WHAT YOU HAVE TO DO
Copy all lines below containing "obrazovnih".

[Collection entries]
----
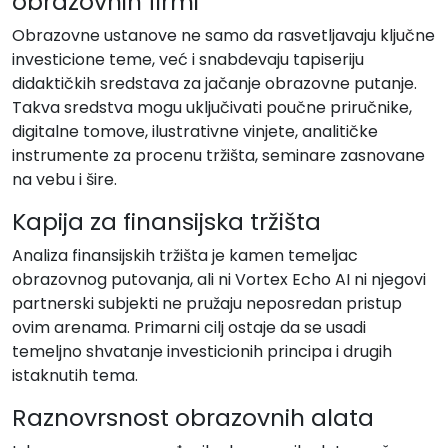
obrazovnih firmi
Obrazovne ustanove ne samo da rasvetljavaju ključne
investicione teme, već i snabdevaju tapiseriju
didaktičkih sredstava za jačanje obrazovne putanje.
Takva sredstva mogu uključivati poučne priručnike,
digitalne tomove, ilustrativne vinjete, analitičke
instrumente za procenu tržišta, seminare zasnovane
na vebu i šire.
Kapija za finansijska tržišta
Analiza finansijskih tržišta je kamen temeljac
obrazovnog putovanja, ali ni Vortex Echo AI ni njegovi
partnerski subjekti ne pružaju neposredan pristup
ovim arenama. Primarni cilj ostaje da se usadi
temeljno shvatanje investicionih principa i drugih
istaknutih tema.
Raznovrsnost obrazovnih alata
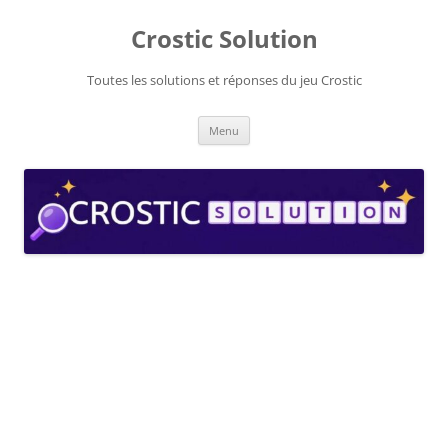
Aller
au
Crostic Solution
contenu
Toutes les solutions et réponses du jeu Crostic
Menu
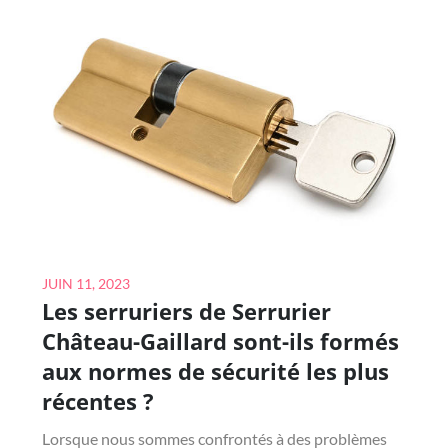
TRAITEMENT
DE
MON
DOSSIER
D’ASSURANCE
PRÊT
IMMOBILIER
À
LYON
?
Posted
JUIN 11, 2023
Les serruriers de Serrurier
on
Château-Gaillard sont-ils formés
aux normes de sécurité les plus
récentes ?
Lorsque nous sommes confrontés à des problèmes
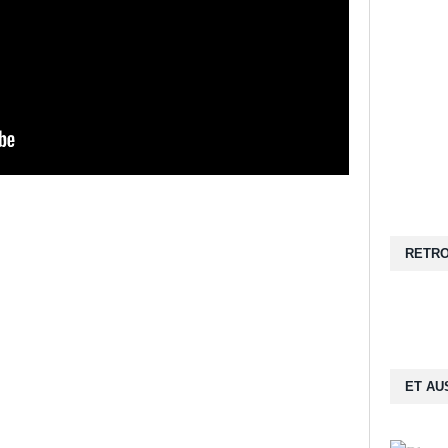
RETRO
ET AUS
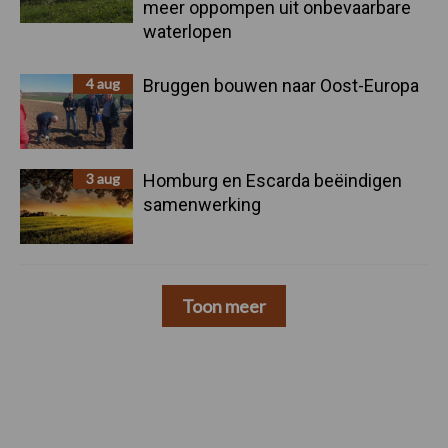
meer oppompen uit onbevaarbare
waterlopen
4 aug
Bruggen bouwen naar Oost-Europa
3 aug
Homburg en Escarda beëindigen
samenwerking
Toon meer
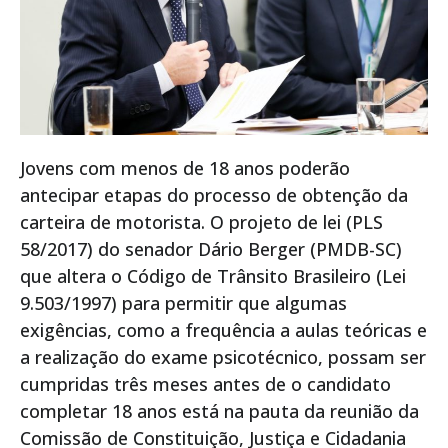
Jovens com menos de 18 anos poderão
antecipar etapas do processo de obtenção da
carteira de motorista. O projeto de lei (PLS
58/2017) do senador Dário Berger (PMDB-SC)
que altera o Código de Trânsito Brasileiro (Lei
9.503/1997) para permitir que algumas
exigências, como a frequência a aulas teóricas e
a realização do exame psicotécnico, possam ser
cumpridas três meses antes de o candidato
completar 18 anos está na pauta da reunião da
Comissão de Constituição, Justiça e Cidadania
----
REPLY
obrazovnih firmi
Raznovrsnost obrazovnih alata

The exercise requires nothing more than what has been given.